The request:
Give back, word for word, the stretch of the listing below that starts with the line containing "pose: elev=44.4 azim=252.5" and ends with the line containing "Dot at: (325, 252)", keeping both of those lines.

Data entries:
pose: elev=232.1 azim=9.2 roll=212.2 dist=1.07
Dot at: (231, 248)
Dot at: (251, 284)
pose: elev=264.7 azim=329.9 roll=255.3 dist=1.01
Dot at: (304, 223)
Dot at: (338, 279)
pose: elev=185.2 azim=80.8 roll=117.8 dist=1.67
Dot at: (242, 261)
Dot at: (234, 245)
==
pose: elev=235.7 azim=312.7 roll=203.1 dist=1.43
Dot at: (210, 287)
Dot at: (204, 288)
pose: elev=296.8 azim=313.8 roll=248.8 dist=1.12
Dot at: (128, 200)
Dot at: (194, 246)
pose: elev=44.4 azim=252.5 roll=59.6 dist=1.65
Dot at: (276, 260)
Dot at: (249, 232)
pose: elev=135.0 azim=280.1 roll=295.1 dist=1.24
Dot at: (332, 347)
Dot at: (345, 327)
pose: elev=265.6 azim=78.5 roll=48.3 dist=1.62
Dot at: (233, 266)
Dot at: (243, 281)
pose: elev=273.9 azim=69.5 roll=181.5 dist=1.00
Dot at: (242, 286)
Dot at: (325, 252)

Full answer:
pose: elev=44.4 azim=252.5 roll=59.6 dist=1.65
Dot at: (276, 260)
Dot at: (249, 232)
pose: elev=135.0 azim=280.1 roll=295.1 dist=1.24
Dot at: (332, 347)
Dot at: (345, 327)
pose: elev=265.6 azim=78.5 roll=48.3 dist=1.62
Dot at: (233, 266)
Dot at: (243, 281)
pose: elev=273.9 azim=69.5 roll=181.5 dist=1.00
Dot at: (242, 286)
Dot at: (325, 252)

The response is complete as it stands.